Thursday Screener

Mysterious Skin, Eva and Hypernormalisation
Film+TV | 23 April 2020
This article is part of HERO Dailies – Essential culture, curated daily and also part of Thursday Screener

HERO DAILIES: Essential culture, curated daily
THURSDAY SCREENER: Three films that should be in your watchlist

Mysterious Skin by Gregg Araki, 2004

How do traumatic childhood experiences shape our lives? What, if anything, can we do to re-correct life’s course and how do we reconcile formative years of hurt with a happy future? These are central questions of Gregg Araki’s Mysterious Skin and the novel of the same name on which it is based, written by Scott Heim. During the summer of 1981, in the seemingly innocuous suburban setting of a city somewhere in middle America, two young boys undergo the same horrific ordeal of abuse by their softball coach.

One (Joseph Gordon-Levitt) confuses the abuse for love and begins to prostitute himself to middle-aged men at the age of fifteen. The other (Brady Corbert) can’t remember the abuse, but as a shy, sexually introverted teen who suffers from chronic blackouts and bed-wetting, bears all the emotional scars.

Though the film stands out from the rest of Araki’s oeuvre, which for the uninitiated, is best described as a psychedelic pubescent thrill-fest, dripping in all manner of bodily fluids, Mysterious Skin sees the cult indie director tone down his signature repertoire. The result is a film that feels more mainstream than the gory, low-budget Teen Apocalypse trilogy, less politically explicit than The Living End (1992) yet no less impactful, with a young Joseph Gordon-Levitt putting in one of the performances of his career.

Read our interview with Gregg Araki from HEROINE 9 here.
Top image: Mysterious Skin dir. Gregg Araki (2004)

Eva by Joseph Losey, 1962

Set in an eerily deserted Venice during Winter, Joseph Losey’s Eva sets an atmospheric vision of 60s European cool. Inside one of the Italian city’s bouncing cavern bars, we’re introduced to an upstart Welsh novelist named Tyvian Jones (Stanley Baker), an incredibly charming Gatsby-esque character with a celebrated novel and beautiful fiancee, but upon meeting the seductive Billie Holiday-loving temptress Eva (Jeanne Moreau), Jones’ alluring persona soon cracks.

Loosely wrapped around the story of Adam & Eve, with all its ensnarement, corruption, desire and deceit, Losey’s stark visual style urges viewers to view characters through mirrors and reflections, questioning their authenticity with a cool, new wave precision.
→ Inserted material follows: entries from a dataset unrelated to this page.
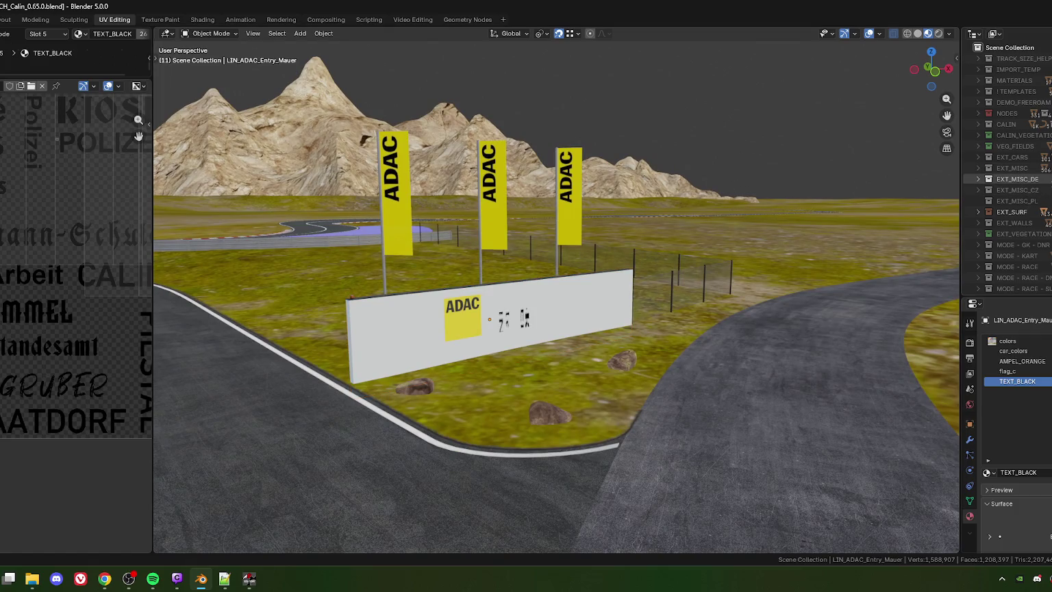
# Expand EXT_MISC_DE and its LINTHE ADAC collection in the Outliner, then save the scene
pyautogui.click(977, 179)
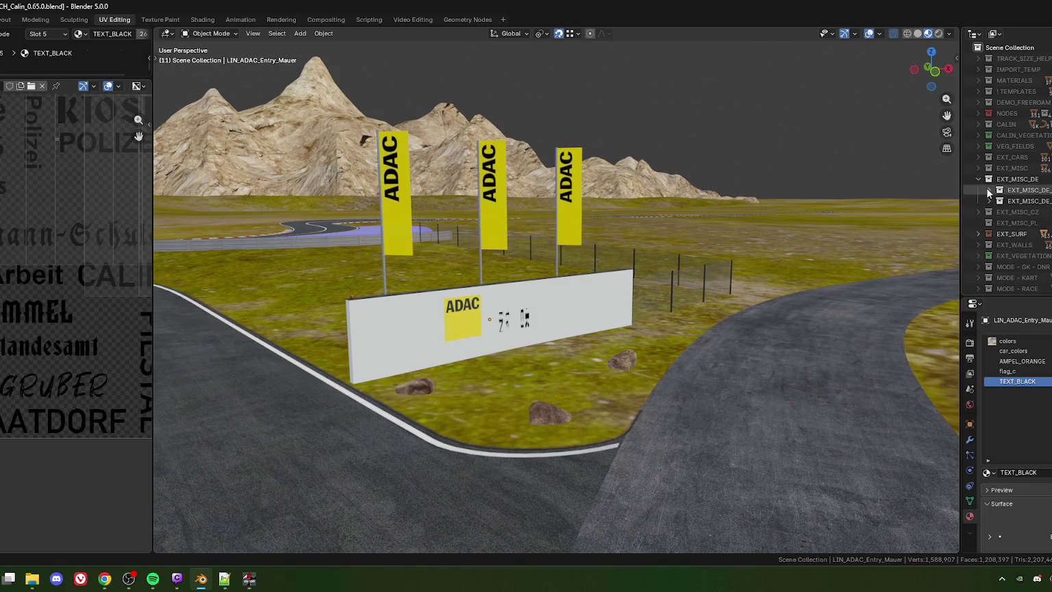
pyautogui.click(987, 191)
pyautogui.scroll(-2, 985, 190)
pyautogui.scroll(-1, 989, 199)
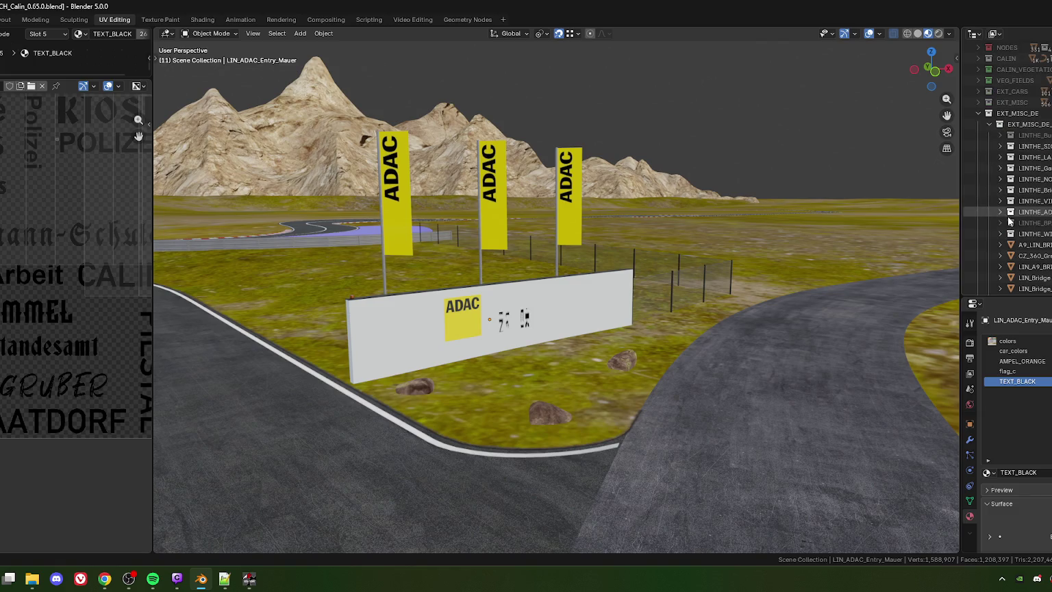
pyautogui.click(998, 210)
pyautogui.scroll(-3, 1023, 205)
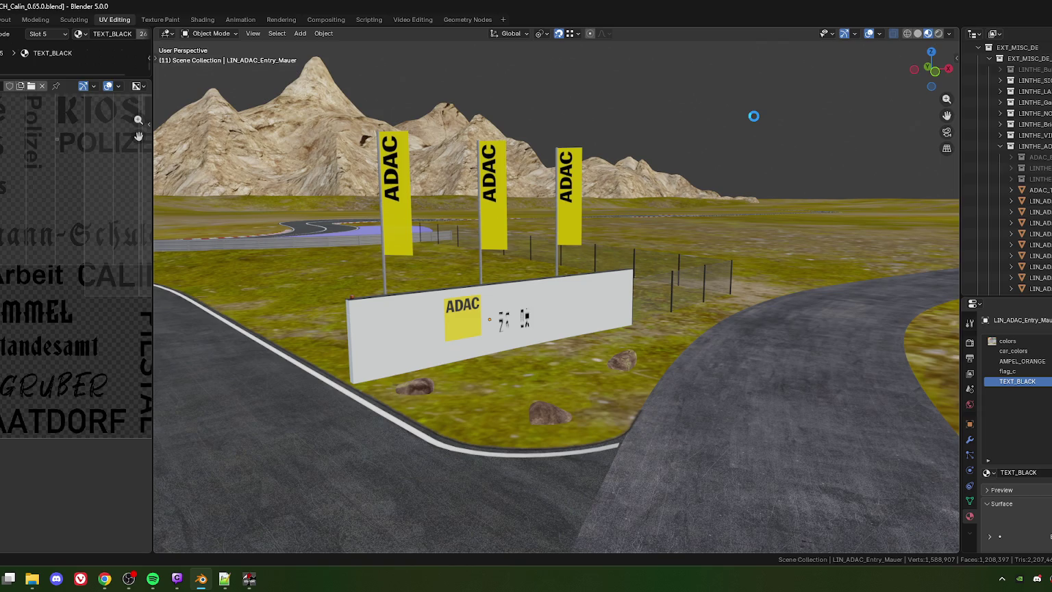
pyautogui.press('ctrl+s')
A classic piece of filmmaking that reflects the filmmaking period – we recommend watching with a glass of whiskey to hand.

Hypernormalisation by Adam Curtis, 2016

“We live in a world where the powerful deceive us.” This is the first statement to flash across the trailer for 2016 documentary Hypernormalisation, a blistering examination of our “post-truth world” – and the events that led us to it.

The film’s timeline begins in 1975, and spans a series of key political shifts throughout the world: from Damascus to New York, Curtis leaves no stone unturned in his quest to expose the truth. Expect political scandal, global corruption and a thorough analysis of tactics used to condition the public into the aforementioned state of hypernormalisation – in other words, the willingness to let political chaos be passed off as ‘normal’ – that we still live in today.

Curtis makes pretty masterful use of archive footage to drill this message home. Clips of bomb explosions are fused with grainy clips of everyday scenes, and there’s a deliberate attempt to avoid the lengthy interviews that usually characterise documentaries like these. As a result, the action feels thrilling, fast-paced and genuinely revelatory.

It’s no exaggeration to say that this film will reconfigure the way you think about politics. When this frustrating state of hypernormalisation is laid bare, it’s much easier to avoid being sucked in.